Text shown —
+ + + + + + +

Weighted k-nearest neighbor with confidence estimate

Usage

weighted_knn_predict_with_conf(
  train_coords,
  train_labels,
  test_coords,
  k,
  epsilon = 0.1,
  conf_threshold = NULL,
  other_class = "Other",
  verbose = FALSE,
  use_weights = TRUE,
  max_neighbors = 500
)

Arguments

train_coords: Data frame of coordinates for labeled (training) samples. One row per sample, columns are features (typically UMAP V1, V2).
train_labels: Character/factor vector of labels for training samples.
test_coords: Data frame of coordinates for samples to classify (same columns/space as train_coords).
k: Integer; number of neighbors to consider.
epsilon: Numeric; small value added to distances before weighting (when use_weights = TRUE). Default: 0.1.

+ + + + + + +

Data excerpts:
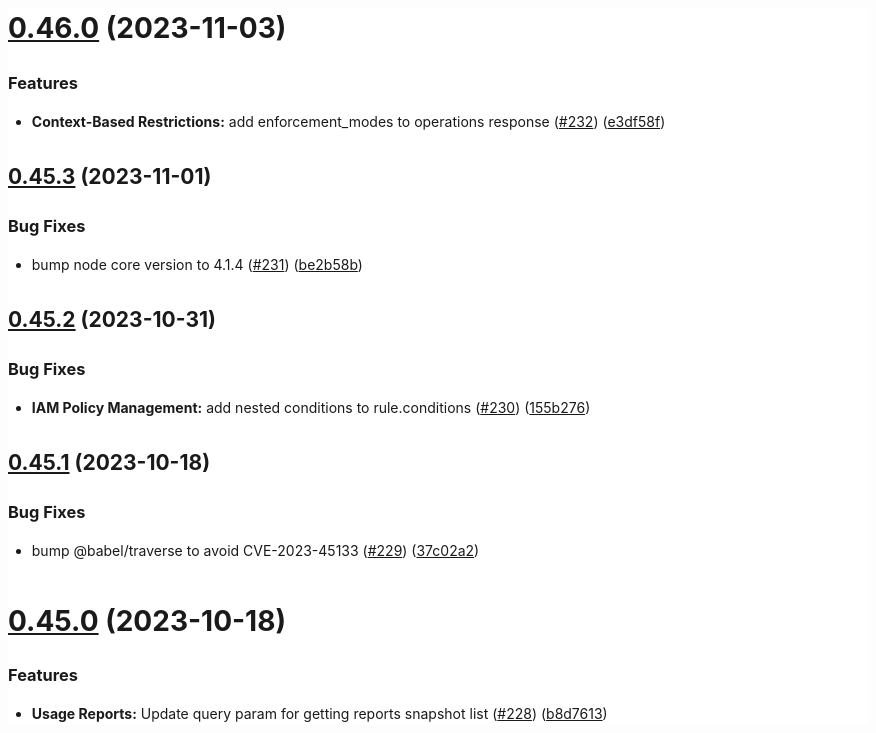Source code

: # [0.46.0](https://github.com/IBM/platform-services-node-sdk/compare/v0.45.3...v0.46.0) (2023-11-03)


### Features

* **Context-Based Restrictions:** add enforcement_modes to operations response ([#232](https://github.com/IBM/platform-services-node-sdk/issues/232)) ([e3df58f](https://github.com/IBM/platform-services-node-sdk/commit/e3df58fdeed16a86a1b580d93e3532c869843023))

## [0.45.3](https://github.com/IBM/platform-services-node-sdk/compare/v0.45.2...v0.45.3) (2023-11-01)


### Bug Fixes

* bump node core version to 4.1.4 ([#231](https://github.com/IBM/platform-services-node-sdk/issues/231)) ([be2b58b](https://github.com/IBM/platform-services-node-sdk/commit/be2b58b92b01c5f48cd43e5e5191759e8fb6fce4))

## [0.45.2](https://github.com/IBM/platform-services-node-sdk/compare/v0.45.1...v0.45.2) (2023-10-31)


### Bug Fixes

* **IAM Policy Management:** add nested conditions to rule.conditions ([#230](https://github.com/IBM/platform-services-node-sdk/issues/230)) ([155b276](https://github.com/IBM/platform-services-node-sdk/commit/155b2769383e9ec2d09119e23dcdc9bbfea16530))

## [0.45.1](https://github.com/IBM/platform-services-node-sdk/compare/v0.45.0...v0.45.1) (2023-10-18)


### Bug Fixes

* bump @babel/traverse to avoid CVE-2023-45133 ([#229](https://github.com/IBM/platform-services-node-sdk/issues/229)) ([37c02a2](https://github.com/IBM/platform-services-node-sdk/commit/37c02a2d6c412c0bb883991cedb254d87462d592))

# [0.45.0](https://github.com/IBM/platform-services-node-sdk/compare/v0.44.0...v0.45.0) (2023-10-18)


### Features

* **Usage Reports:** Update query param for getting reports snapshot list ([#228](https://github.com/IBM/platform-services-node-sdk/issues/228)) ([b8d7613](https://github.com/IBM/platform-services-node-sdk/commit/b8d7613cc6213e40ad3f75b398d6a76991b09f58))
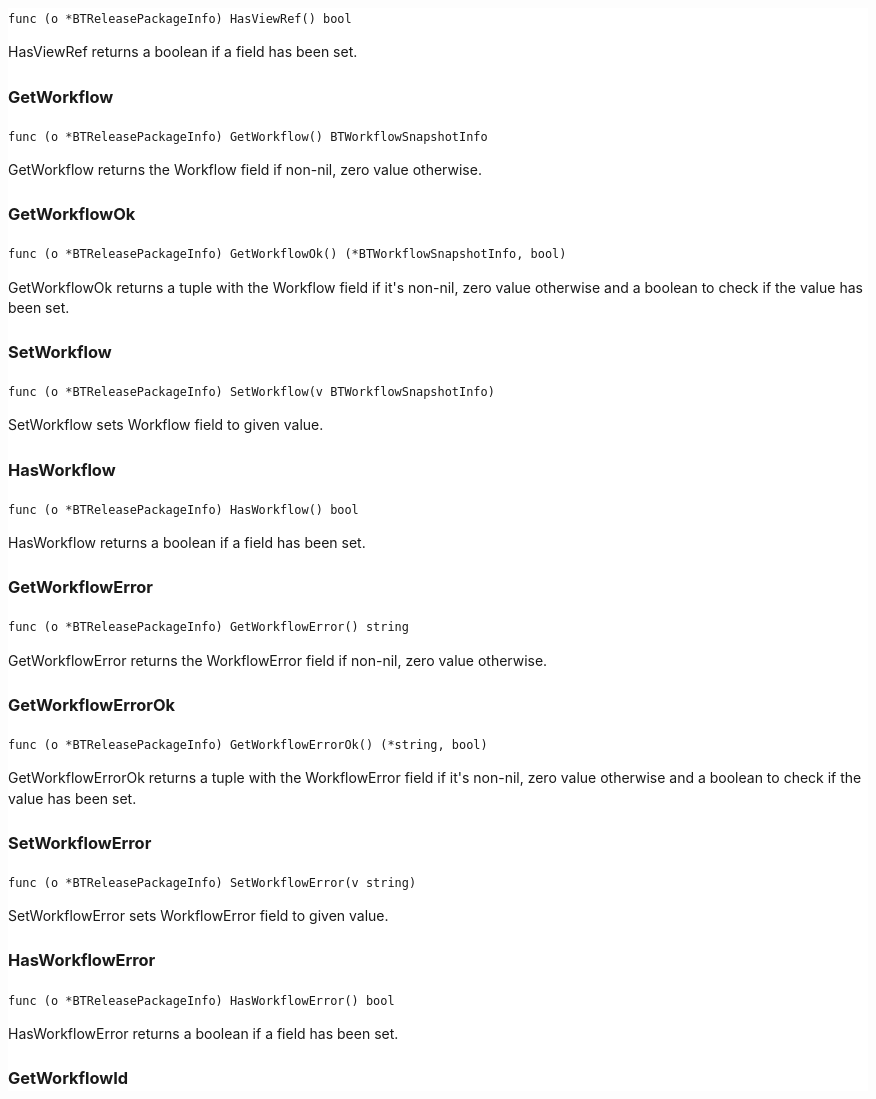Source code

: `func (o *BTReleasePackageInfo) HasViewRef() bool`

HasViewRef returns a boolean if a field has been set.

### GetWorkflow

`func (o *BTReleasePackageInfo) GetWorkflow() BTWorkflowSnapshotInfo`

GetWorkflow returns the Workflow field if non-nil, zero value otherwise.

### GetWorkflowOk

`func (o *BTReleasePackageInfo) GetWorkflowOk() (*BTWorkflowSnapshotInfo, bool)`

GetWorkflowOk returns a tuple with the Workflow field if it's non-nil, zero value otherwise
and a boolean to check if the value has been set.

### SetWorkflow

`func (o *BTReleasePackageInfo) SetWorkflow(v BTWorkflowSnapshotInfo)`

SetWorkflow sets Workflow field to given value.

### HasWorkflow

`func (o *BTReleasePackageInfo) HasWorkflow() bool`

HasWorkflow returns a boolean if a field has been set.

### GetWorkflowError

`func (o *BTReleasePackageInfo) GetWorkflowError() string`

GetWorkflowError returns the WorkflowError field if non-nil, zero value otherwise.

### GetWorkflowErrorOk

`func (o *BTReleasePackageInfo) GetWorkflowErrorOk() (*string, bool)`

GetWorkflowErrorOk returns a tuple with the WorkflowError field if it's non-nil, zero value otherwise
and a boolean to check if the value has been set.

### SetWorkflowError

`func (o *BTReleasePackageInfo) SetWorkflowError(v string)`

SetWorkflowError sets WorkflowError field to given value.

### HasWorkflowError

`func (o *BTReleasePackageInfo) HasWorkflowError() bool`

HasWorkflowError returns a boolean if a field has been set.

### GetWorkflowId
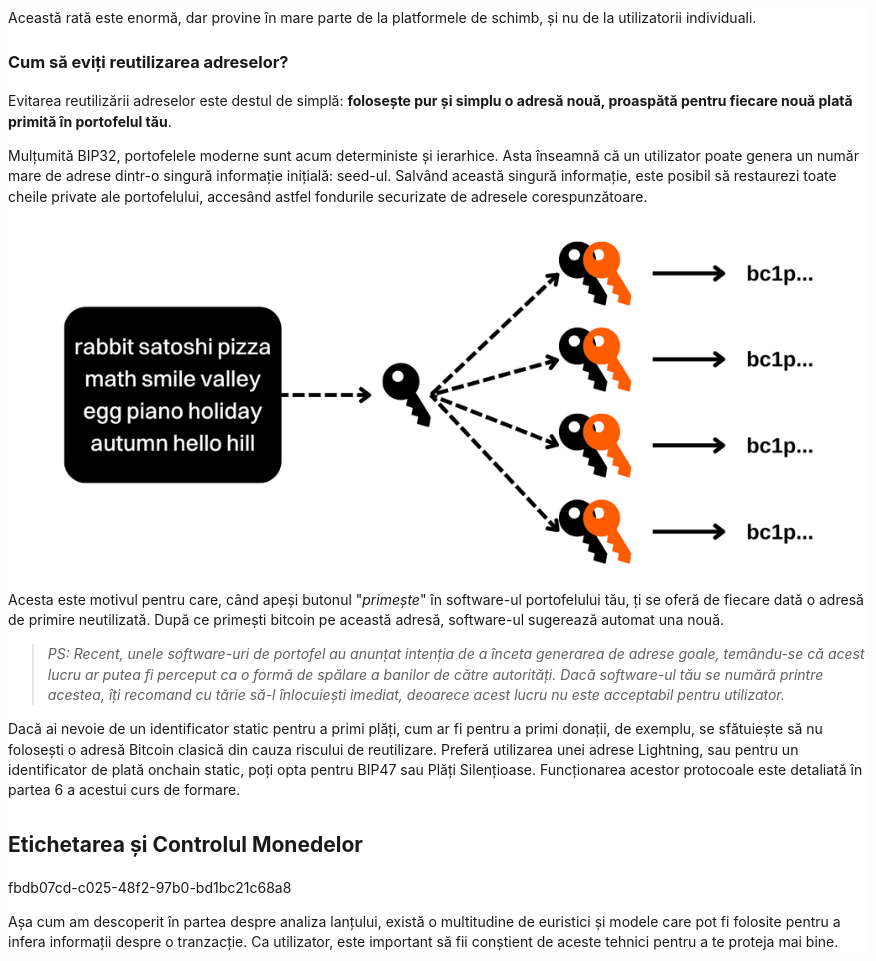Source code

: Această rată este enormă, dar provine în mare parte de la platformele de schimb, și nu de la utilizatorii individuali.

### Cum să eviți reutilizarea adreselor?

Evitarea reutilizării adreselor este destul de simplă: **folosește pur și simplu o adresă nouă, proaspătă pentru fiecare nouă plată primită în portofelul tău**.

Mulțumită BIP32, portofelele moderne sunt acum deterministe și ierarhice. Asta înseamnă că un utilizator poate genera un număr mare de adrese dintr-o singură informație inițială: seed-ul. Salvând această singură informație, este posibil să restaurezi toate cheile private ale portofelului, accesând astfel fondurile securizate de adresele corespunzătoare.

![BTC204](assets/notext/41/03.webp)
Acesta este motivul pentru care, când apeși butonul "*primește*" în software-ul portofelului tău, ți se oferă de fiecare dată o adresă de primire neutilizată. După ce primești bitcoin pe această adresă, software-ul sugerează automat una nouă.
> *PS: Recent, unele software-uri de portofel au anunțat intenția de a înceta generarea de adrese goale, temându-se că acest lucru ar putea fi perceput ca o formă de spălare a banilor de către autorități. Dacă software-ul tău se numără printre acestea, îți recomand cu tărie să-l înlocuiești imediat, deoarece acest lucru nu este acceptabil pentru utilizator.*

Dacă ai nevoie de un identificator static pentru a primi plăți, cum ar fi pentru a primi donații, de exemplu, se sfătuiește să nu folosești o adresă Bitcoin clasică din cauza riscului de reutilizare. Preferă utilizarea unei adrese Lightning, sau pentru un identificator de plată onchain static, poți opta pentru BIP47 sau Plăți Silențioase. Funcționarea acestor protocoale este detaliată în partea 6 a acestui curs de formare.

## Etichetarea și Controlul Monedelor
<chapterId>fbdb07cd-c025-48f2-97b0-bd1bc21c68a8</chapterId>

Așa cum am descoperit în partea despre analiza lanțului, există o multitudine de euristici și modele care pot fi folosite pentru a infera informații despre o tranzacție. Ca utilizator, este important să fii conștient de aceste tehnici pentru a te proteja mai bine.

+ + + + + + +

Questions to answer —
(1) Render this sentence from the k-nearest neighbor documentation in Spanish: "One row per sample, columns are features (typically UMAP V1, V2)."
(2) Gather every line of the entries that contains the string "HasViewRef", matching case exactly.
These entries are unrelated to the k-nearest neighbor documentation.

Solved tasks —
(1) Una fila por muestra; las columnas son características (normalmente UMAP V1, V2).

(2)
: `func (o *BTReleasePackageInfo) HasViewRef() bool`
HasViewRef returns a boolean if a field has been set.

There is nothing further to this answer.